Article: Spring comes early to east...
Spring comes early to east central North Carolina.
Sometimes it comes too early.
This year, the buds on the plum trees and lilacs began swelling before February ended. By the first of March, quince was bloomingas were the crisp yellow daffodils and dainty little bluets along the ditchbanks. The red camellias my mother planted around the homeplace opened their first waxy petals in January and were nearly finished by March, but her forsythia and spirea are blooming their hearts out. This past week has been mild and sunny with clear blue skies and light winds out of the southwest. Spring peepers are loud in the bottoms.
"Too early, too early!" I tell the blueberry bushes I've set out along my driveway.
"Wait till April," I tell the pear trees and grape vines.
Happy as I am to see spring flush the brown landscape with pinks and whites and greens, it's not unusual to get another killing frost between now and mid-April before the tender blossoms can set their fruit.
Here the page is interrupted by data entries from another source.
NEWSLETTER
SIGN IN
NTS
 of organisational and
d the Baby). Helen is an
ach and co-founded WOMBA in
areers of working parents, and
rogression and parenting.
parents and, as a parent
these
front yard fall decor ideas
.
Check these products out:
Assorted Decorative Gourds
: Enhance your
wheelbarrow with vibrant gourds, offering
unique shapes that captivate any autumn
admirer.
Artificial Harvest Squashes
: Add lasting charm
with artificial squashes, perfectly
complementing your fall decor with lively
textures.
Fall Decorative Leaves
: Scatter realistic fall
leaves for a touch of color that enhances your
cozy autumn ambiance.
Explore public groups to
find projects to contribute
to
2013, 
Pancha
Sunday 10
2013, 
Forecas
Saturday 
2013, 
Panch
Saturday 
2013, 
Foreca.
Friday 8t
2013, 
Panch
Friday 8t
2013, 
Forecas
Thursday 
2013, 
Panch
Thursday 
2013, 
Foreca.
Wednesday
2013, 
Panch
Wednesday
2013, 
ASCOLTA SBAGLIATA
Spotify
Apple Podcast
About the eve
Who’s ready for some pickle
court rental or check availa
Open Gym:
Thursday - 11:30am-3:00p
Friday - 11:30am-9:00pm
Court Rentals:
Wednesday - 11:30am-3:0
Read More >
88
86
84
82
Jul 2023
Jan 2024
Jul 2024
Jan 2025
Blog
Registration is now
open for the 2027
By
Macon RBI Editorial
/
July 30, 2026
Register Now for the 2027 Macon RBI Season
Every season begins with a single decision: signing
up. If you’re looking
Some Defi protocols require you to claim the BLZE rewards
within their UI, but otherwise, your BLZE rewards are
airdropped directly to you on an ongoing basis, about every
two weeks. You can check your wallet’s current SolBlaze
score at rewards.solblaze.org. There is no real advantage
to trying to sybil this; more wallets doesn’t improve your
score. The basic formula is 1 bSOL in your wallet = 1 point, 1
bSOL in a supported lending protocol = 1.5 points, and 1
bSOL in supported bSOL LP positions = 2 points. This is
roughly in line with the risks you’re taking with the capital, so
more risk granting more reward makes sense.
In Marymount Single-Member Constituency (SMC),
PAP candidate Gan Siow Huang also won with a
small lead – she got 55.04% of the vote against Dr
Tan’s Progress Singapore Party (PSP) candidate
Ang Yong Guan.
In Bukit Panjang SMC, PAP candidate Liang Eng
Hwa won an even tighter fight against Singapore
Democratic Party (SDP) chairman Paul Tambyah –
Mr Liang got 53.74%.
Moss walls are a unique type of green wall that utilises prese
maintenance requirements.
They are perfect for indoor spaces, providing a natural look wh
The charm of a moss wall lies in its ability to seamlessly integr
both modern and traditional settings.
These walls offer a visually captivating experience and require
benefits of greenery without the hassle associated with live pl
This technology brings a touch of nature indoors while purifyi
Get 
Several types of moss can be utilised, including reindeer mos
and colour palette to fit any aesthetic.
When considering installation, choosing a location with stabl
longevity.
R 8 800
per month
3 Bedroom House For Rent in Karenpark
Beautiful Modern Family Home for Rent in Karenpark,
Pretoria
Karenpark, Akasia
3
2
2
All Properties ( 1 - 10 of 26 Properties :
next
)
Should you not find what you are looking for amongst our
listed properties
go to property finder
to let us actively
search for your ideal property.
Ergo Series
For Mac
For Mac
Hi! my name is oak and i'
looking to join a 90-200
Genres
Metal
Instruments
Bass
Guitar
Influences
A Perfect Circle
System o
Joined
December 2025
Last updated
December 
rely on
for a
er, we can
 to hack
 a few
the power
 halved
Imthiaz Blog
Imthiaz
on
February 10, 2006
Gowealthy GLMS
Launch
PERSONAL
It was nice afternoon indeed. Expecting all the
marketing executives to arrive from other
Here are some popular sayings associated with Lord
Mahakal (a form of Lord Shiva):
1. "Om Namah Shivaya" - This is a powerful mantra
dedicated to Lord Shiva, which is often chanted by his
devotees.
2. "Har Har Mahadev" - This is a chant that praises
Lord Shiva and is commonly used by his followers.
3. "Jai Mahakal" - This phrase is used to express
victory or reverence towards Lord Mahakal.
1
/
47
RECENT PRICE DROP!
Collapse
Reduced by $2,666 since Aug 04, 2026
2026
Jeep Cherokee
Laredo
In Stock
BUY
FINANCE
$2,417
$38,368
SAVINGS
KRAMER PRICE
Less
Dogwoods will be all right, though. The tight flower buds that appeared last fall are now starting to uncurl, but frost never really hurts them. The flowering judas and lilacs don't seem to mind a little frost either, but it'll be touch and go with early plums, apples, pears, and scuppernong grapes.
The many goldfinches that come to the feeder outside my kitchen window are already beginning to get their bright yellow mating plumage and bluebirds have staked out the three nesting boxes my brother Robert built me.
For Christmas, my nieces and nephews chipped in to give me a white aluminum martin house on a tall pole and they came over last week to put it up, halfway between my back door and the pond. Purple martins are legendary for the number of mosquitoes they eat in a season, and since the kids grumbled about getting eaten alive when they came over to swim last summer, I have a feeling their gift wasn't quite as altruistic as it might seem. So far, only sparrows and purples finches have shown any interest in the twelve-unit condo, but maybe the martins just haven't returned from their winter homes yet.
Maidie Holt, Daddy's long-time housekeeper, has started a flat of petunia seedlings under a fluorescent light in her bathroom window and she's promised to give me a dozen plants when it's time to transplant them. The cold frame sown with mixed greens that she's nursed through the winter"my salad bowl" she calls itis bursting at the seams now with hardy spinach, mustard, and three kinds of lettuces, and her next sowing will be in the open garden.
As Colleton County becomes more suburbanized, Daddy grumbles that it's getting harder and harder to find onion sets. He claims that seed stores nowadays "don't carry no bulbs except flowers," yet every spring, he always manages to track down a few pounds to share with my brothers and me. He and Cletus, Maidie's husband, set out two long rows in the garden they tend together, and I tucked a handful in the flower bed by my back steps so I'll have green onion tops for salads whenever I want. All three of them claim not to be superstitious, but they made sure the February moon was in the proper phase when they sowed their garden peas. Right now, they're waiting for the dark of the moon to plant potatoes.
All too soon, the thick humid heat of summer will be upon us, so I can't really complain about a long slow spring. Whether or not we get another frost, the lengthening days and mild weather make it too beautiful to stay inside and as soon as my docket is clear, court's adjourned!